Nada sendo requerido, SUSPENDO, de ofício, o trâmite desta execução fiscal pelo prazo de 1 (um) ano, a partir da intimação da Exequente, conforme dispõem o art. 40 da LEF e a Súmula nº 314 do Superior Tribunal de Justiça.
Decorrido o prazo de suspensão de 1 (um) ano supramencionado, sem que seja localizado o Executado ou encontrados bens penhoráveis, certifique-se e dê-se nova vista à parte exequente para que requeira o que for de seu interesse no prazo de 15 (quinze) dias. Nada sendo requerido, determino o arquivamento dos autos sem baixa, nos termos do § 2º do art. 40 da LEF.
Arquivados os autos, fluirá o prazo de 5 (cinco) anos de prescrição intercorrente. Indefiro, de antemão, pedidos de prazos alternativos de suspensão e de vista periódica dos autos.
Qualquer manifestação que não demande promover o impulso regular da execução deverá ser juntada aos autos para que se aguarde o decurso do prazo de suspensão/arquivamento dos itens supra.
Ressalto que, na hipótese de processos virtuais, o eventual pedido de vista já restará atendido, pois a exequente tem acesso aos autos virtuais a qualquer momento, através da consulta processual no site da JFRJ.

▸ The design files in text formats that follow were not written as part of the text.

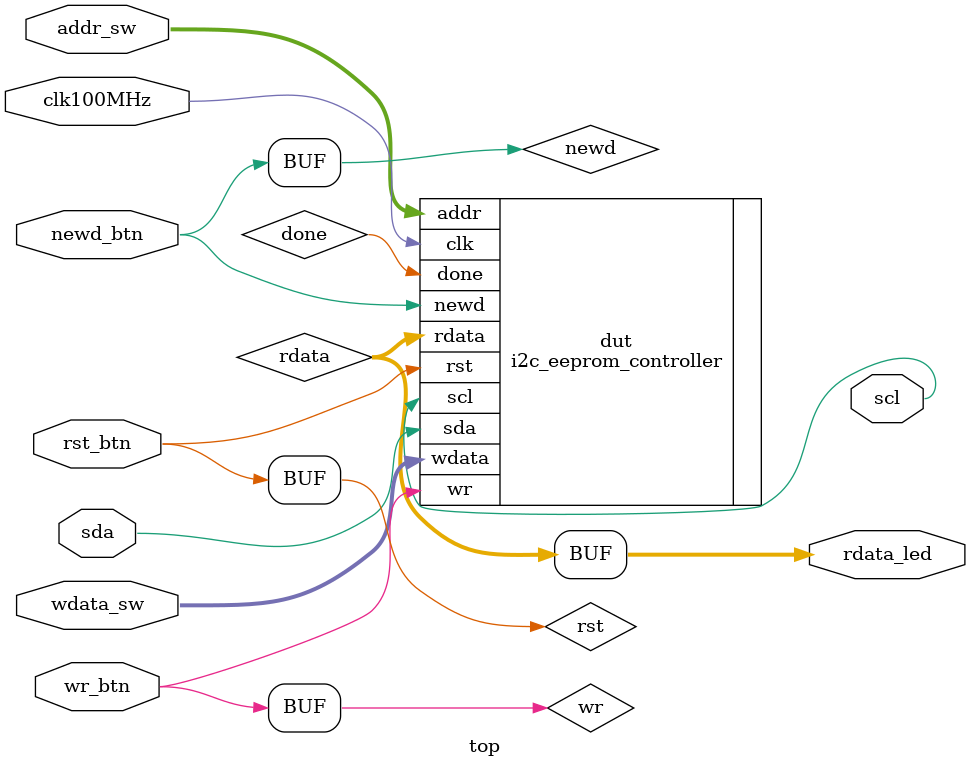
<source format=v>

module top (
  input clk100MHz,
  input rst_btn,
  input newd_btn,
  input wr_btn,
  input [7:0] wdata_sw,
  input [6:0] addr_sw,
  output [7:0] rdata_led,
  output scl,
  inout sda
);

  wire rst = rst_btn;
  wire newd = newd_btn;
  wire wr = wr_btn;

  wire [7:0] rdata;
  wire done;

  i2c_eeprom_controller #(
    .CLK_FREQ(100_000_000),
    .I2C_FREQ(100_000)
  ) dut (
    .clk(clk100MHz),
    .rst(rst),
    .newd(newd),
    .wr(wr),
    .wdata(wdata_sw),
    .addr(addr_sw),
    .rdata(rdata),
    .done(done),
    .scl(scl),
    .sda(sda)
  );

  assign rdata_led = rdata;

endmodule

</source>
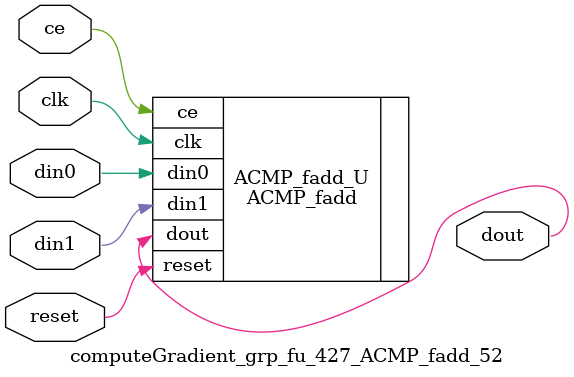
<source format=v>

`timescale 1 ns / 1 ps
module computeGradient_grp_fu_427_ACMP_fadd_52(
    clk,
    reset,
    ce,
    din0,
    din1,
    dout);

parameter ID = 32'd1;
parameter NUM_STAGE = 32'd1;
parameter din0_WIDTH = 32'd1;
parameter din1_WIDTH = 32'd1;
parameter dout_WIDTH = 32'd1;
input clk;
input reset;
input ce;
input[din0_WIDTH - 1:0] din0;
input[din1_WIDTH - 1:0] din1;
output[dout_WIDTH - 1:0] dout;



ACMP_fadd #(
.ID( ID ),
.NUM_STAGE( 4 ),
.din0_WIDTH( din0_WIDTH ),
.din1_WIDTH( din1_WIDTH ),
.dout_WIDTH( dout_WIDTH ))
ACMP_fadd_U(
    .clk( clk ),
    .reset( reset ),
    .ce( ce ),
    .din0( din0 ),
    .din1( din1 ),
    .dout( dout ));

endmodule

</source>
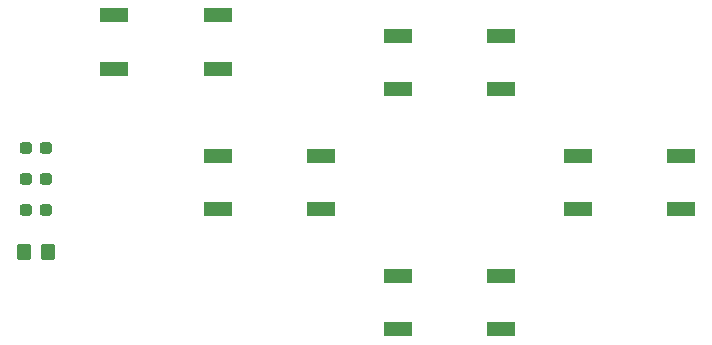
<source format=gbr>
%TF.GenerationSoftware,KiCad,Pcbnew,9.0.0*%
%TF.CreationDate,2025-03-04T20:01:11+01:00*%
%TF.ProjectId,esp32vga-keypad,65737033-3276-4676-912d-6b6579706164,2*%
%TF.SameCoordinates,Original*%
%TF.FileFunction,Paste,Top*%
%TF.FilePolarity,Positive*%
%FSLAX46Y46*%
G04 Gerber Fmt 4.6, Leading zero omitted, Abs format (unit mm)*
G04 Created by KiCad (PCBNEW 9.0.0) date 2025-03-04 20:01:11*
%MOMM*%
%LPD*%
G01*
G04 APERTURE LIST*
G04 Aperture macros list*
%AMRoundRect*
0 Rectangle with rounded corners*
0 $1 Rounding radius*
0 $2 $3 $4 $5 $6 $7 $8 $9 X,Y pos of 4 corners*
0 Add a 4 corners polygon primitive as box body*
4,1,4,$2,$3,$4,$5,$6,$7,$8,$9,$2,$3,0*
0 Add four circle primitives for the rounded corners*
1,1,$1+$1,$2,$3*
1,1,$1+$1,$4,$5*
1,1,$1+$1,$6,$7*
1,1,$1+$1,$8,$9*
0 Add four rect primitives between the rounded corners*
20,1,$1+$1,$2,$3,$4,$5,0*
20,1,$1+$1,$4,$5,$6,$7,0*
20,1,$1+$1,$6,$7,$8,$9,0*
20,1,$1+$1,$8,$9,$2,$3,0*%
G04 Aperture macros list end*
%ADD10R,2.400000X1.300000*%
%ADD11RoundRect,0.237500X-0.287500X-0.237500X0.287500X-0.237500X0.287500X0.237500X-0.287500X0.237500X0*%
%ADD12RoundRect,0.250000X0.350000X0.450000X-0.350000X0.450000X-0.350000X-0.450000X0.350000X-0.450000X0*%
G04 APERTURE END LIST*
D10*
%TO.C,SW2*%
X173890000Y-101090000D03*
X165090000Y-101090000D03*
X173890000Y-96590000D03*
X165090000Y-96590000D03*
%TD*%
%TO.C,SW4*%
X165090000Y-116910000D03*
X173890000Y-116910000D03*
X165090000Y-121410000D03*
X173890000Y-121410000D03*
%TD*%
D11*
%TO.C,D2*%
X133600000Y-108690000D03*
X135350000Y-108690000D03*
%TD*%
D10*
%TO.C,SW3*%
X180330000Y-106750000D03*
X189130000Y-106750000D03*
X180330000Y-111250000D03*
X189130000Y-111250000D03*
%TD*%
D11*
%TO.C,D1*%
X133600000Y-106100000D03*
X135350000Y-106100000D03*
%TD*%
D10*
%TO.C,SW1*%
X149850000Y-106750000D03*
X158650000Y-106750000D03*
X149850000Y-111250000D03*
X158650000Y-111250000D03*
%TD*%
D11*
%TO.C,D3*%
X133600000Y-111300000D03*
X135350000Y-111300000D03*
%TD*%
D12*
%TO.C,R1*%
X135467600Y-114884200D03*
X133467600Y-114884200D03*
%TD*%
D10*
%TO.C,SW5*%
X149865800Y-99354200D03*
X141065800Y-99354200D03*
X149865800Y-94854200D03*
X141065800Y-94854200D03*
%TD*%
M02*

</source>
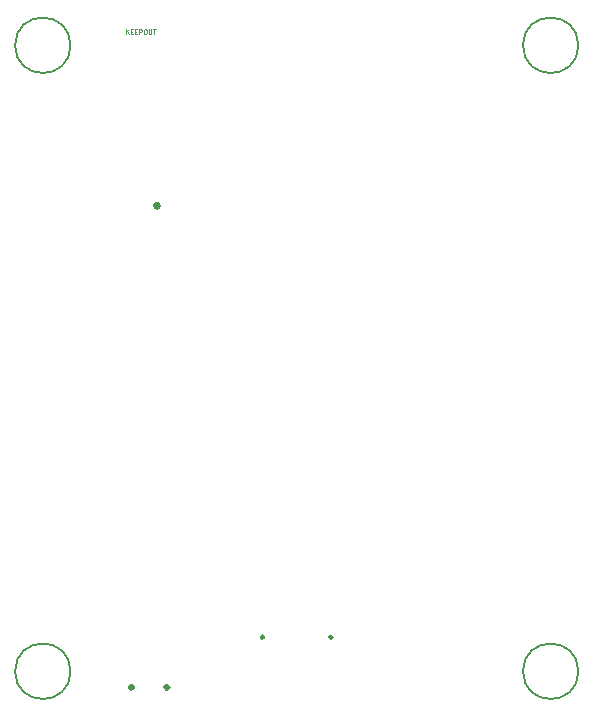
<source format=gbr>
%TF.GenerationSoftware,KiCad,Pcbnew,8.0.2*%
%TF.CreationDate,2024-05-26T21:52:28+02:00*%
%TF.ProjectId,Plant_Thing,506c616e-745f-4546-9869-6e672e6b6963,rev?*%
%TF.SameCoordinates,Original*%
%TF.FileFunction,Other,Comment*%
%FSLAX46Y46*%
G04 Gerber Fmt 4.6, Leading zero omitted, Abs format (unit mm)*
G04 Created by KiCad (PCBNEW 8.0.2) date 2024-05-26 21:52:28*
%MOMM*%
%LPD*%
G01*
G04 APERTURE LIST*
%ADD10C,0.070000*%
%ADD11C,0.150000*%
%ADD12C,0.320000*%
%ADD13C,0.250000*%
%ADD14C,0.360000*%
G04 APERTURE END LIST*
D10*
X140531904Y-62546407D02*
X140531904Y-62146407D01*
X140760475Y-62546407D02*
X140589046Y-62317836D01*
X140760475Y-62146407D02*
X140531904Y-62374979D01*
X140931904Y-62336883D02*
X141065237Y-62336883D01*
X141122380Y-62546407D02*
X140931904Y-62546407D01*
X140931904Y-62546407D02*
X140931904Y-62146407D01*
X140931904Y-62146407D02*
X141122380Y-62146407D01*
X141293809Y-62336883D02*
X141427142Y-62336883D01*
X141484285Y-62546407D02*
X141293809Y-62546407D01*
X141293809Y-62546407D02*
X141293809Y-62146407D01*
X141293809Y-62146407D02*
X141484285Y-62146407D01*
X141655714Y-62546407D02*
X141655714Y-62146407D01*
X141655714Y-62146407D02*
X141808095Y-62146407D01*
X141808095Y-62146407D02*
X141846190Y-62165455D01*
X141846190Y-62165455D02*
X141865237Y-62184502D01*
X141865237Y-62184502D02*
X141884285Y-62222598D01*
X141884285Y-62222598D02*
X141884285Y-62279740D01*
X141884285Y-62279740D02*
X141865237Y-62317836D01*
X141865237Y-62317836D02*
X141846190Y-62336883D01*
X141846190Y-62336883D02*
X141808095Y-62355931D01*
X141808095Y-62355931D02*
X141655714Y-62355931D01*
X142131904Y-62146407D02*
X142208095Y-62146407D01*
X142208095Y-62146407D02*
X142246190Y-62165455D01*
X142246190Y-62165455D02*
X142284285Y-62203550D01*
X142284285Y-62203550D02*
X142303333Y-62279740D01*
X142303333Y-62279740D02*
X142303333Y-62413074D01*
X142303333Y-62413074D02*
X142284285Y-62489264D01*
X142284285Y-62489264D02*
X142246190Y-62527360D01*
X142246190Y-62527360D02*
X142208095Y-62546407D01*
X142208095Y-62546407D02*
X142131904Y-62546407D01*
X142131904Y-62546407D02*
X142093809Y-62527360D01*
X142093809Y-62527360D02*
X142055714Y-62489264D01*
X142055714Y-62489264D02*
X142036666Y-62413074D01*
X142036666Y-62413074D02*
X142036666Y-62279740D01*
X142036666Y-62279740D02*
X142055714Y-62203550D01*
X142055714Y-62203550D02*
X142093809Y-62165455D01*
X142093809Y-62165455D02*
X142131904Y-62146407D01*
X142474762Y-62146407D02*
X142474762Y-62470217D01*
X142474762Y-62470217D02*
X142493809Y-62508312D01*
X142493809Y-62508312D02*
X142512857Y-62527360D01*
X142512857Y-62527360D02*
X142550952Y-62546407D01*
X142550952Y-62546407D02*
X142627143Y-62546407D01*
X142627143Y-62546407D02*
X142665238Y-62527360D01*
X142665238Y-62527360D02*
X142684285Y-62508312D01*
X142684285Y-62508312D02*
X142703333Y-62470217D01*
X142703333Y-62470217D02*
X142703333Y-62146407D01*
X142836667Y-62146407D02*
X143065238Y-62146407D01*
X142950952Y-62546407D02*
X142950952Y-62146407D01*
D11*
%TO.C,H4*%
X135850000Y-116500000D02*
G75*
G02*
X131150000Y-116500000I-2350000J0D01*
G01*
X131150000Y-116500000D02*
G75*
G02*
X135850000Y-116500000I2350000J0D01*
G01*
%TO.C,H2*%
X178850000Y-63500000D02*
G75*
G02*
X174150000Y-63500000I-2350000J0D01*
G01*
X174150000Y-63500000D02*
G75*
G02*
X178850000Y-63500000I2350000J0D01*
G01*
%TO.C,H3*%
X178850000Y-116500000D02*
G75*
G02*
X174150000Y-116500000I-2350000J0D01*
G01*
X174150000Y-116500000D02*
G75*
G02*
X178850000Y-116500000I2350000J0D01*
G01*
D12*
%TO.C,SW1*%
X141160000Y-117860000D02*
G75*
G02*
X140840000Y-117860000I-160000J0D01*
G01*
X140840000Y-117860000D02*
G75*
G02*
X141160000Y-117860000I160000J0D01*
G01*
X144160000Y-117860000D02*
G75*
G02*
X143840000Y-117860000I-160000J0D01*
G01*
X143840000Y-117860000D02*
G75*
G02*
X144160000Y-117860000I160000J0D01*
G01*
D11*
%TO.C,H1*%
X135850000Y-63500000D02*
G75*
G02*
X131150000Y-63500000I-2350000J0D01*
G01*
X131150000Y-63500000D02*
G75*
G02*
X135850000Y-63500000I2350000J0D01*
G01*
D13*
%TO.C,USB1*%
X152230000Y-113617500D02*
G75*
G02*
X151990000Y-113617500I-120000J0D01*
G01*
X151990000Y-113617500D02*
G75*
G02*
X152230000Y-113617500I120000J0D01*
G01*
X158010000Y-113617500D02*
G75*
G02*
X157770000Y-113617500I-120000J0D01*
G01*
X157770000Y-113617500D02*
G75*
G02*
X158010000Y-113617500I120000J0D01*
G01*
D14*
%TO.C,Y1*%
X143340000Y-77090000D02*
G75*
G02*
X142980000Y-77090000I-180000J0D01*
G01*
X142980000Y-77090000D02*
G75*
G02*
X143340000Y-77090000I180000J0D01*
G01*
%TD*%
M02*

</source>
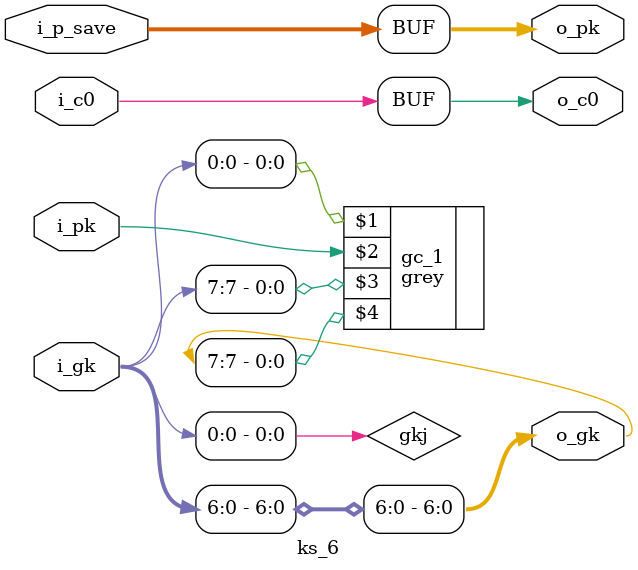
<source format=v>
`default_nettype none

module ks_6(
  input  wire        i_c0,
  input  wire  i_pk,
  input  wire [7:0] i_gk,
  input  wire [7:0] i_p_save,
  output wire        o_c0,
  output wire [7:0] o_pk,
  output wire [7:0] o_gk
);

wire gkj;

assign o_c0       = i_c0;
assign o_pk       = i_p_save[7:0];

assign gkj  = i_gk[0];
assign o_gk[6:0] = i_gk[6:0];

grey gc_1(gkj, i_pk, i_gk[7], o_gk[7]);

endmodule

</source>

Decorrido o prazo de 5 (cinco) anos a contar do arquivamento provisório do feito, que corre a partir do transcurso do supracitado prazo de 1 (um) ano de suspensão da execução, remetam-se os autos à parte exequente para manifestar-se acerca da ocorrência da prescrição intercorrente e relatar eventuais causas suspensivas ou interruptivas de prescrição, na forma do § 4º do art. 40 da LEF, exceto se dispensada a manifestação prévia nos termos do § 5º do art. 40 da LEF.